──────── DATASET EXCERPTS
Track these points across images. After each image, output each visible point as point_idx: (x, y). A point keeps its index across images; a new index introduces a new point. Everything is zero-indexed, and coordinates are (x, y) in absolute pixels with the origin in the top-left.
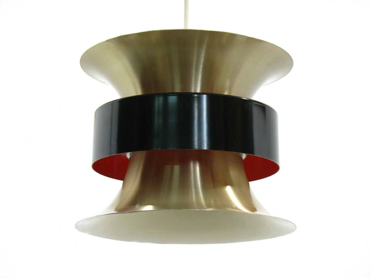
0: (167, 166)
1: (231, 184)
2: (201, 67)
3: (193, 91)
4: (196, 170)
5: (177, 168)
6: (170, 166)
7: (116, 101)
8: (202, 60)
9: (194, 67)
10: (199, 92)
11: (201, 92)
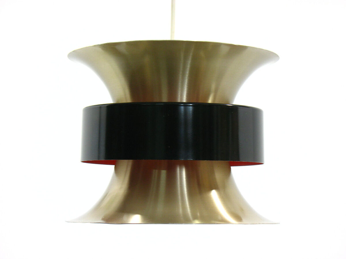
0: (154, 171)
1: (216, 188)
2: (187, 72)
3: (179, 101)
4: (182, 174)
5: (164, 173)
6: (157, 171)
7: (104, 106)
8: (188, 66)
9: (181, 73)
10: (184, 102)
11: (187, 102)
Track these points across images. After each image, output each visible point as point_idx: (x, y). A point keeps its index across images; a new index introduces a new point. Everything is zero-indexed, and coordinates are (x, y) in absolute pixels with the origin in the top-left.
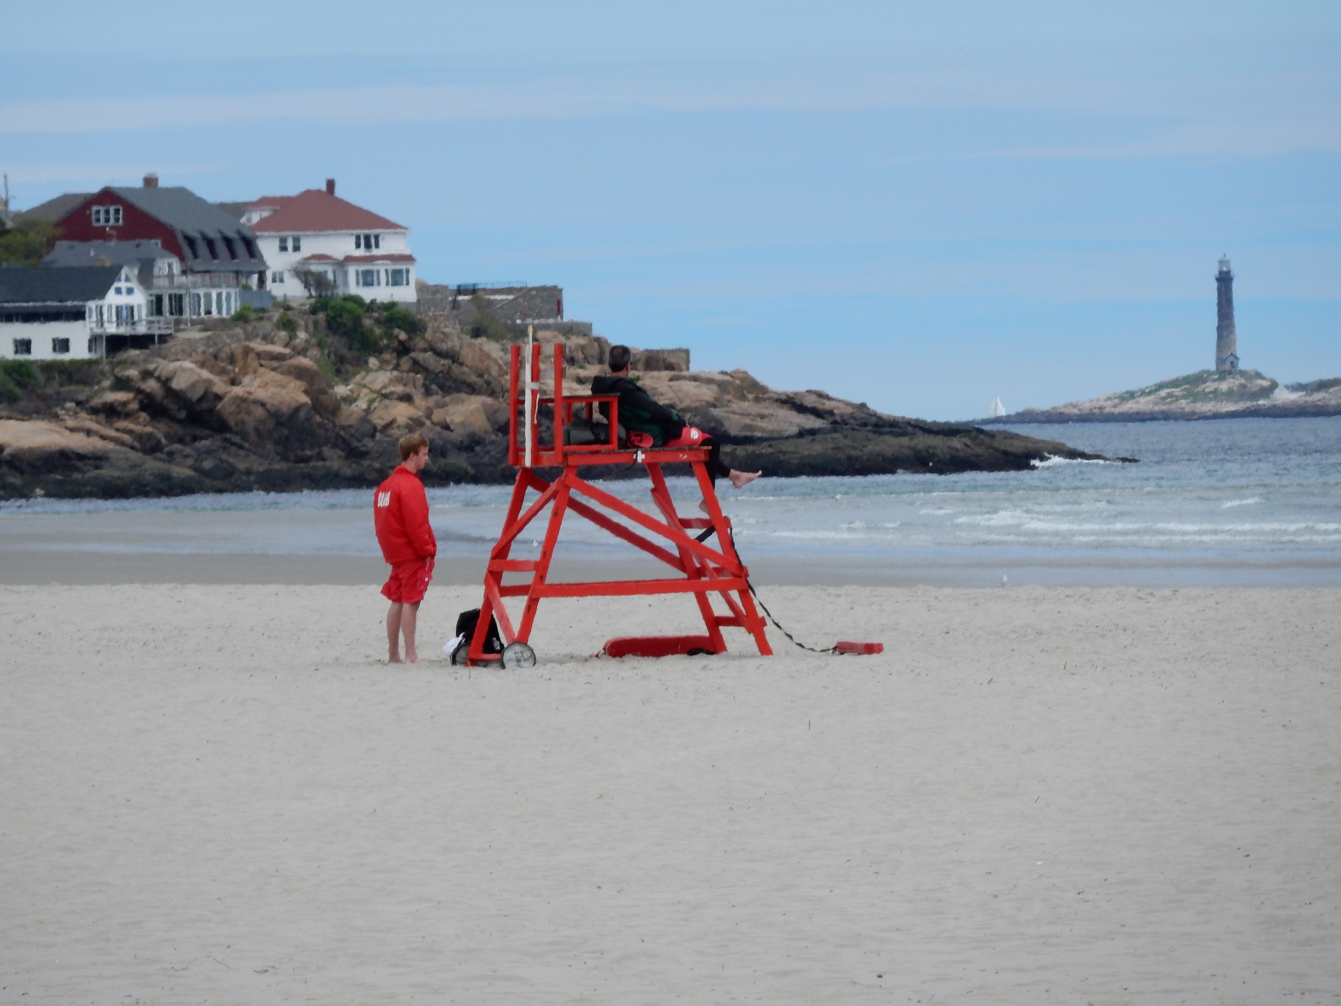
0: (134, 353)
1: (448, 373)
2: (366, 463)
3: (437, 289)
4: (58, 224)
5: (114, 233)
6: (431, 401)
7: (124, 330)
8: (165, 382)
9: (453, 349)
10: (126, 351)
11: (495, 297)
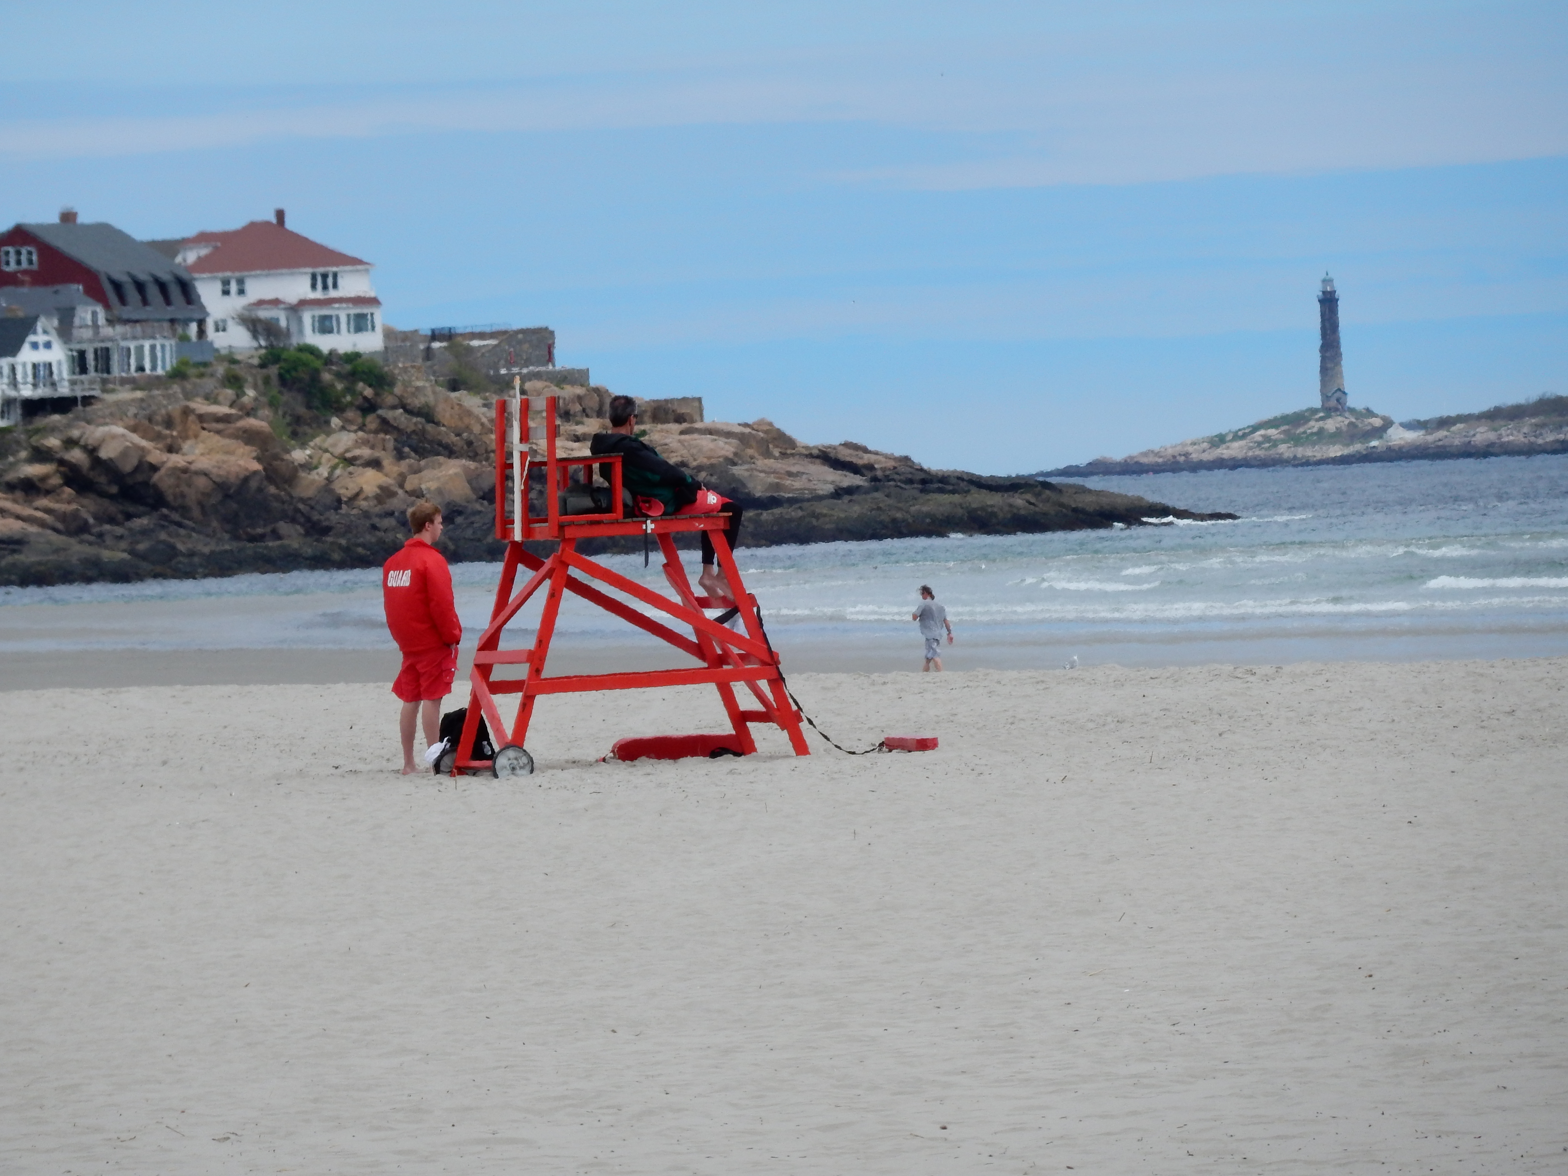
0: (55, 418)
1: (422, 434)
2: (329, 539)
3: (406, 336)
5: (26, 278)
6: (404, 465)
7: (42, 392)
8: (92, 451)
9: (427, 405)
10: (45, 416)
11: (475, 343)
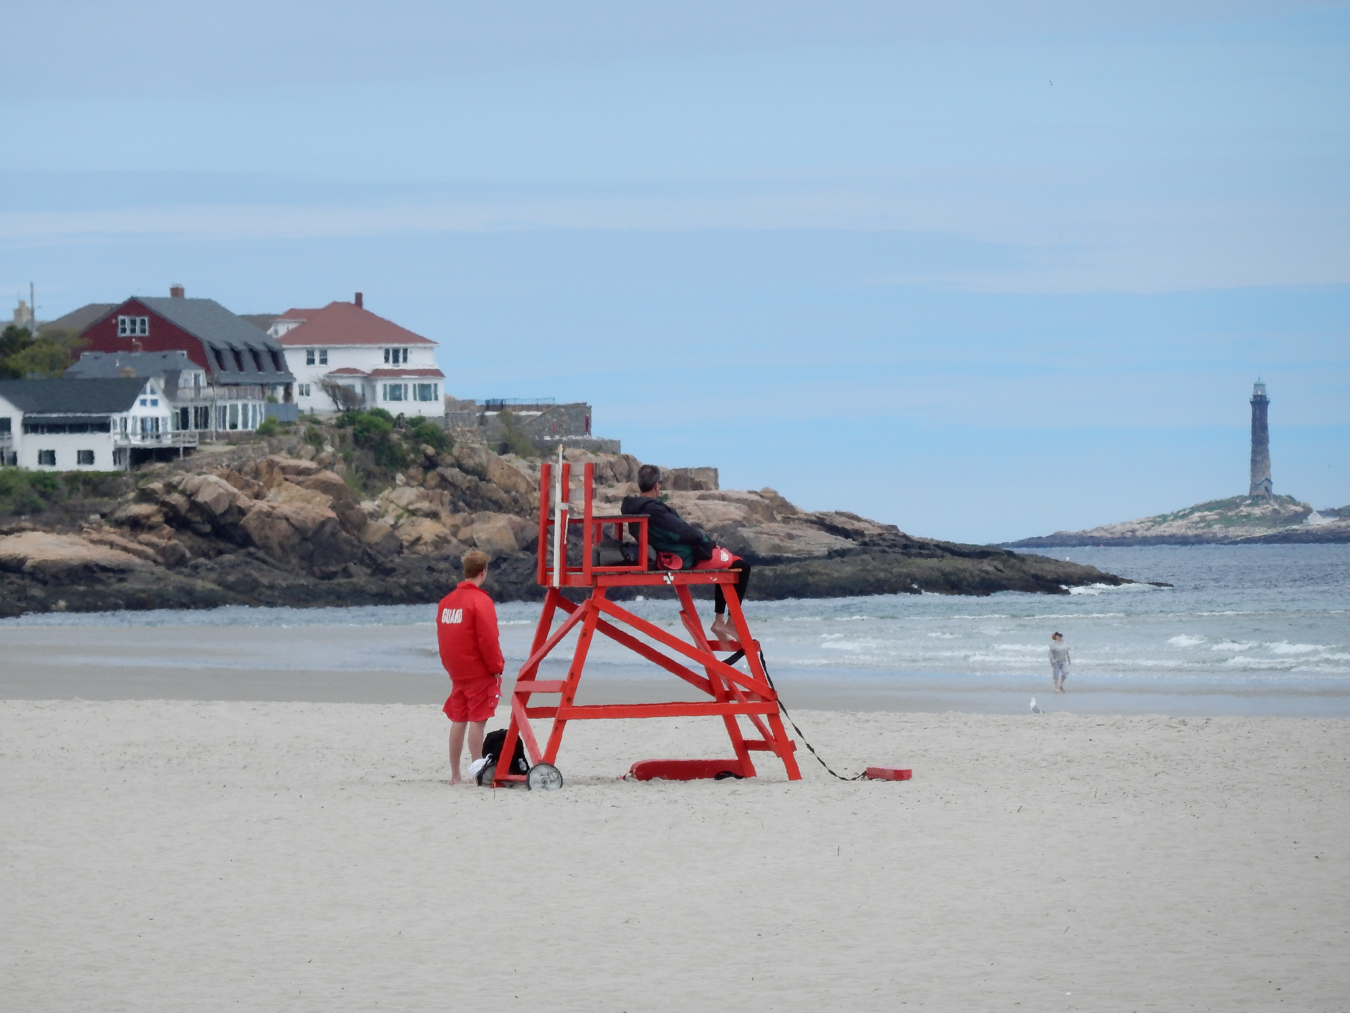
────────────────
[PROBLEM DESCRIPTION] Copy out, without any pictures, the lines of the records above from the one containing "5: (114, 233)" through the final line, both ends included.

[FINISHED EXERCISE]
5: (114, 233)
6: (431, 401)
7: (124, 330)
8: (165, 382)
9: (453, 349)
10: (126, 351)
11: (495, 297)
0: (55, 418)
1: (422, 434)
2: (329, 539)
3: (406, 336)
5: (26, 278)
6: (404, 465)
7: (42, 392)
8: (92, 451)
9: (427, 405)
10: (45, 416)
11: (475, 343)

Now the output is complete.